Problem:
Search the listing for the word "bilan" and return each line that contains it.

[Entries provided]

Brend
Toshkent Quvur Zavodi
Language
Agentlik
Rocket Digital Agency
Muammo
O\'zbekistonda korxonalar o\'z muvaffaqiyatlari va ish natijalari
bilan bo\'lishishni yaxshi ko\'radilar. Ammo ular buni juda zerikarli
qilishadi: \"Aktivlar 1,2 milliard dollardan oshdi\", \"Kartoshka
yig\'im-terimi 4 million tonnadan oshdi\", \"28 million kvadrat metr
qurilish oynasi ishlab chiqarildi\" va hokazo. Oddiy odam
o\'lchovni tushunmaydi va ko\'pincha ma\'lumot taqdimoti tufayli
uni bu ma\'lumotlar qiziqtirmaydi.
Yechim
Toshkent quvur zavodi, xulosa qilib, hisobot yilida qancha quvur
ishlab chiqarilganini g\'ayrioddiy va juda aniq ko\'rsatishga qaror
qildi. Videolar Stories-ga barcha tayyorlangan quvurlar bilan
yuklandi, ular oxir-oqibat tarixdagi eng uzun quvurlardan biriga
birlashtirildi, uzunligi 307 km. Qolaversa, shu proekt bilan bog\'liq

[/Entries provided]

The completed task:
bilan bo\'lishishni yaxshi ko\'radilar. Ammo ular buni juda zerikarli
qildi. Videolar Stories-ga barcha tayyorlangan quvurlar bilan
birlashtirildi, uzunligi 307 km. Qolaversa, shu proekt bilan bog\'liq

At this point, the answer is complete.